= First Plenary Council for China =

The First Plenary Council for China (Latin: Primum Concilium Sinese, Chinese: 第一届中国主教会议) was a Catholic Church council of bishops that took place in Shanghai in 1924. It was held with the Pope's approval, carried out discussions and passed resolutions regarding issues that pertained to the Catholic Church in China.

==Background==

The Catholic Church had existed in China for centuries, but it was largely dominated by foreign missionaries. Missionaries had held local councils in China in the past, but there had never been a national meeting of bishops in China. The Holy See was interested in implementing 'localization' of the Catholic Church in China and desired that a council of bishops could help accomplish that. Celso Costantini the Holy See's representative in China called for the meeting to begin in Shanghai on May 15, 1924.

==Meeting==
There were 108 participants in the meeting, including 42 bishops. It took place over several weeks and concluded on June 12 of that year. Discussions were carried out in Latin rather than French (the common language used by the missionaries who dominated the clergy) or Chinese.

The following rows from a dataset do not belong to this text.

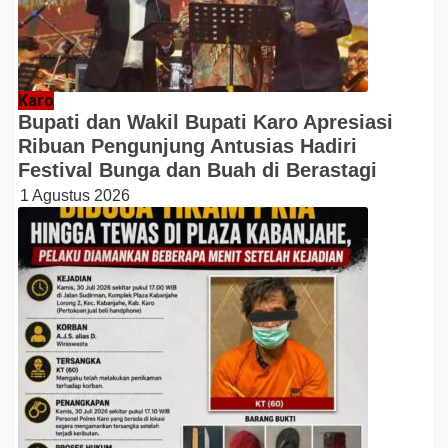
Karo
Bupati dan Wakil Bupati Karo Apresiasi
Ribuan Pengunjung Antusias Hadiri
Festival Bunga dan Buah di Berastagi
1 Agustus 2026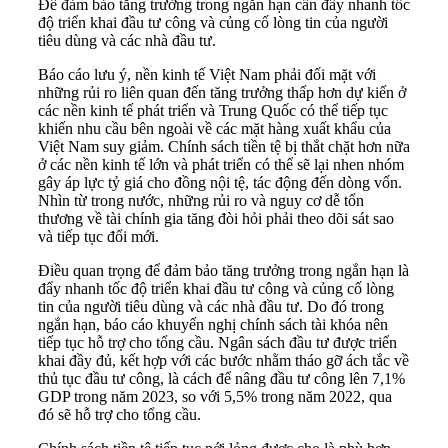
Để đảm bảo tăng trưởng trong ngắn hạn cần đẩy nhanh tốc
độ triển khai đầu tư công và củng cố lòng tin của người
tiêu dùng và các nhà đầu tư.
Báo cáo lưu ý, nền kinh tế Việt Nam phải đối mặt với
những rủi ro liên quan đến tăng trưởng thấp hơn dự kiến ở
các nền kinh tế phát triển và Trung Quốc có thể tiếp tục
khiến nhu cầu bên ngoài về các mặt hàng xuất khẩu của
Việt Nam suy giảm. Chính sách tiền tệ bị thắt chặt hơn nữa
ở các nền kinh tế lớn và phát triển có thể sẽ lại nhen nhóm
gây áp lực tỷ giá cho đồng nội tệ, tác động đến dòng vốn.
Nhìn từ trong nước, những rủi ro và nguy cơ dễ tổn
thương về tài chính gia tăng đòi hỏi phải theo dõi sát sao
và tiếp tục đổi mới.
Điều quan trọng để đảm bảo tăng trưởng trong ngắn hạn là
đẩy nhanh tốc độ triển khai đầu tư công và củng cố lòng
tin của người tiêu dùng và các nhà đầu tư. Do đó trong
ngắn hạn, báo cáo khuyến nghị chính sách tài khóa nên
tiếp tục hỗ trợ cho tổng cầu. Ngân sách đầu tư được triển
khai đầy đủ, kết hợp với các bước nhằm tháo gỡ ách tắc về
thủ tục đầu tư công, là cách để nâng đầu tư công lên 7,1%
GDP trong năm 2023, so với 5,5% trong năm 2022, qua
đó sẽ hỗ trợ cho tổng cầu.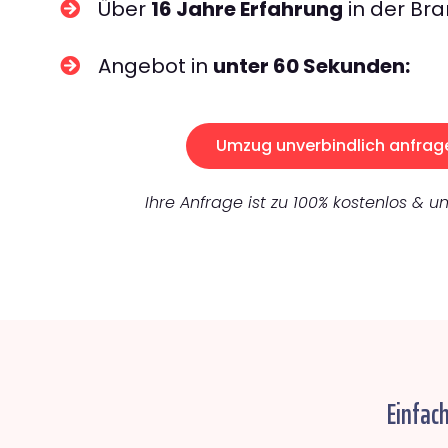
Über
16 Jahre Erfahrung
in der Bra
Angebot in
unter 60 Sekunden:
Umzug unverbindlich anfrag
Ihre Anfrage ist zu 100% kostenlos & un
Einfac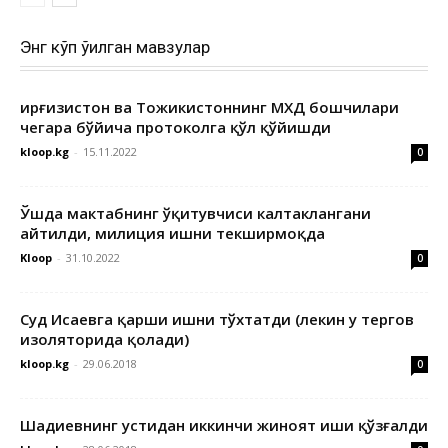
Энг кўп ўқилган мавзулар
Қирғизистон ва Тожикистоннинг МХДҚ бошчилари
чегара бўйича протоколга қўл қўйишди
kloop.kg
-
15.11.2022
0
Ўшда мактабнинг ўқитувчиси калтаклангани
айтилди, милиция ишни текширмоқда
Kloop
-
31.10.2022
0
Суд Исаевга қарши ишни тўхтатди (лекин у тергов
изоляторида қолади)
kloop.kg
-
29.06.2018
0
Шадиевнинг устидан иккинчи жиноят иши қўзғалди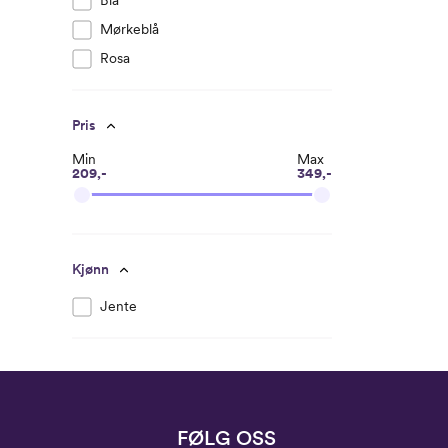
Blå
Mørkeblå
Rosa
Pris
Min
Max
209,-
349,-
Kjønn
Jente
FØLG OSS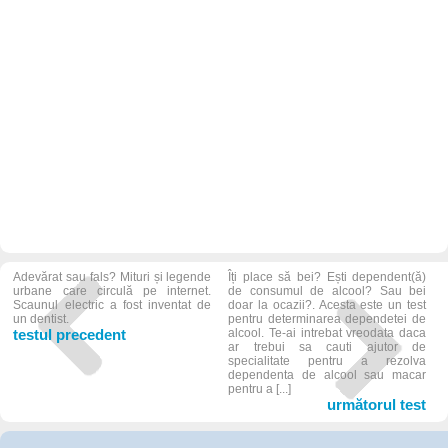
Adevărat sau fals? Mituri și legende
Îți place să bei? Ești dependent(ă)
urbane care circulă pe internet.
de consumul de alcool? Sau bei
Scaunul electric a fost inventat de
doar la ocazii?. Acesta este un test
un dentist.
pentru determinarea dependetei de
testul precedent
alcool. Te-ai intrebat vreodata daca
ar trebui sa cauti ajutor de
specialitate pentru a rezolva
dependenta de alcool sau macar
pentru a [...]
următorul test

The participants agreed on several resolutions, including that Chinese clergy should be permitted to hold any office in the church provided that they were qualified, missionaries should be strictly forbidden from involvement in politics, that the mission regions in China should be reorganized into 17 areas and that localization of the church was a missionary goal. Missionaries were forbidden from a number of malpractices, including interference in lawsuits on behalf of foreign governments, ridiculing Chinese culture and they were required to obey Chinese laws. Foreign flags and symbols were also banned from being hung in Chinese churches.

==Conclusion==

The resolutions were drafted and submitted to the Holy See for approval, which was given formally on June 12, 1928. The Catholic church in China followed the path of reform set by the council. Many mission territories were converted into dioceses in the following decades and many Chinese priests were elevated to the episcopacy and installed as diocesan bishops across China. The first native-born Chinese bishops were consecrated in Rome in 1926.

==Legacy==

Following the establishment of communist rule in China in 1949, most of the foreign missionaries were expelled and the Chinese Catholic Church became almost entirely Chinese in the following years. Following the implementation of state control over the Chinese Catholic Church and the resultant division created, bishops of China were also henceforth divided into 'underground' and state-approved churches, and no meeting of all bishops in China has occurred since.

In 2024, on the 100-year anniversary of the council, an international conference at the Pontifical Urbaniana University was organized to discuss the implications of the council.